**What the task asks:** Look through the data below for the line with "pinky mcp: (47, 122)" and the line with "ring pip: (76, 139)", then output those two and all lines in between, exactly as written.

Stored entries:

---

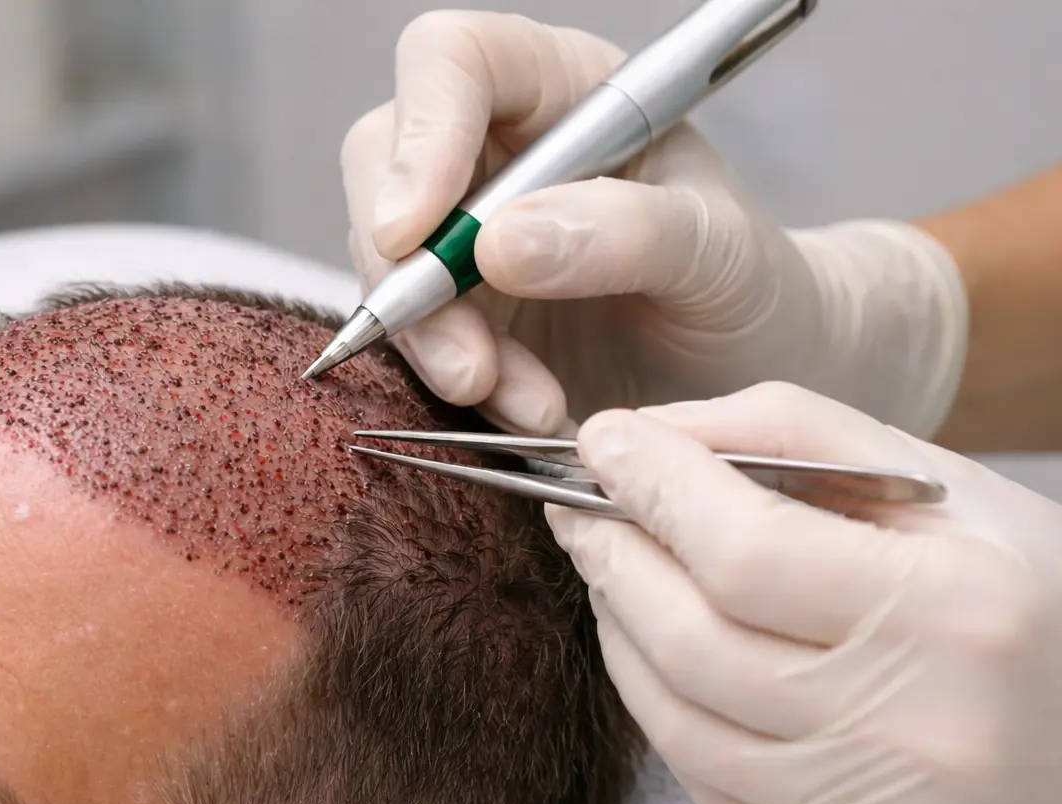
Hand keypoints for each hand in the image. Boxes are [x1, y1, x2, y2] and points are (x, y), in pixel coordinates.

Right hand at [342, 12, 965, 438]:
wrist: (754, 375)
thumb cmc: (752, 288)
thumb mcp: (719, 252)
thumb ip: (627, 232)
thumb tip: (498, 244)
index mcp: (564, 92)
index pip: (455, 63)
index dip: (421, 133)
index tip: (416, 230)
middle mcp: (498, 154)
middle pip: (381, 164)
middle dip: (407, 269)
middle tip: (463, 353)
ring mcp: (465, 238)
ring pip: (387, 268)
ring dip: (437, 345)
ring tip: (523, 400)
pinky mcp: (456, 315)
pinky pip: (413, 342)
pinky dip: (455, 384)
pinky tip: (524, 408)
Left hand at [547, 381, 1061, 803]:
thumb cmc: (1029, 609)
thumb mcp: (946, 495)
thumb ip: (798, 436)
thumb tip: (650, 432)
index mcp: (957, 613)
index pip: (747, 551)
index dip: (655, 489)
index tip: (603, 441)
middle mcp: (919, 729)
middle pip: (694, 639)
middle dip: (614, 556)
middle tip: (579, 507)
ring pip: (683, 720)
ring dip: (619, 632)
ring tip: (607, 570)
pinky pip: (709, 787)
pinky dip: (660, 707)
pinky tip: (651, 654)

---

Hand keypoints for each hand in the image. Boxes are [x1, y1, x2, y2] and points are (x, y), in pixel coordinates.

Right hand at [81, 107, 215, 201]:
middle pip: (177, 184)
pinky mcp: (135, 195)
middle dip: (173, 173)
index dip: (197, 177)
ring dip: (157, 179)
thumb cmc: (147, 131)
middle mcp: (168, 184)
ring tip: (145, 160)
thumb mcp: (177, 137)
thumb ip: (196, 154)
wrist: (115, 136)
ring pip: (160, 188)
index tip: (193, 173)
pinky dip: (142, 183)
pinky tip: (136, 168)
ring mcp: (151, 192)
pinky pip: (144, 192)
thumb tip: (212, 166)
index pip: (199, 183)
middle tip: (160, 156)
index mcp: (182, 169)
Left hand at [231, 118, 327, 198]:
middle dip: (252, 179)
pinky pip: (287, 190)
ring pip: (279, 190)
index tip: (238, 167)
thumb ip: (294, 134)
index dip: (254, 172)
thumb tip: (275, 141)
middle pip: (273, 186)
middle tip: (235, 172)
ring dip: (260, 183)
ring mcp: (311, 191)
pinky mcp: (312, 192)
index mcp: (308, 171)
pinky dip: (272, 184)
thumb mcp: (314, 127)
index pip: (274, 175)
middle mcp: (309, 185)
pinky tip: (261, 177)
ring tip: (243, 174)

---

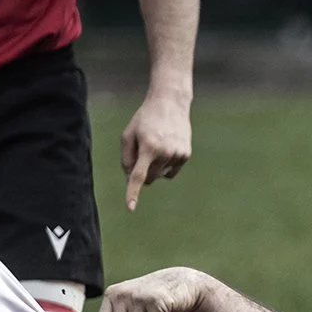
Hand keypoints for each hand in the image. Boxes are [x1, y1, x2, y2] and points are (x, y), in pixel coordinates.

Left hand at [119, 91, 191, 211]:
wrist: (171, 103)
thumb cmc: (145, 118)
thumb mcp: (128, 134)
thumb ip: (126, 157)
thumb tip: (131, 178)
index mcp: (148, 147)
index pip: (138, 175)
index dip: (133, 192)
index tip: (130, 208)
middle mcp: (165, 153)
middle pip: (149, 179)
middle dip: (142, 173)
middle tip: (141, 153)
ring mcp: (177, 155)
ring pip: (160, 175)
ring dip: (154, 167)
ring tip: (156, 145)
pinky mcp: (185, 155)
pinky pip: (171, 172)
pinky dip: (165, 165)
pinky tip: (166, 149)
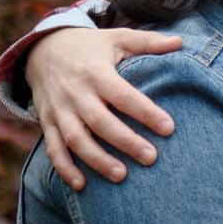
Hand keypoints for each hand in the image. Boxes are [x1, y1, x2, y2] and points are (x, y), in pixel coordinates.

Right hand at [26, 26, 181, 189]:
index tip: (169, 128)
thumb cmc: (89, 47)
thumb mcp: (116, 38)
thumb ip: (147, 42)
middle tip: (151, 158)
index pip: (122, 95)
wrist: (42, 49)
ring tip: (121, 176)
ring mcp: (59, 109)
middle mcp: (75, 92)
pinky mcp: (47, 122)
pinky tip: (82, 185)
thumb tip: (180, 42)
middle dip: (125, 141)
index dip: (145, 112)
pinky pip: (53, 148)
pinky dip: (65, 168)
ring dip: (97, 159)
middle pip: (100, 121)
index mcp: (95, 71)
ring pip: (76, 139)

---

**Answer to this task:**
pinky mcp: (47, 122)
pinky tip: (82, 185)
thumb tip: (180, 42)
middle dip: (125, 141)
index dip: (145, 112)
pinky pip: (53, 148)
pinky dip: (65, 168)
ring dip: (97, 159)
middle pip: (100, 121)
index mcp: (95, 71)
ring pip: (76, 139)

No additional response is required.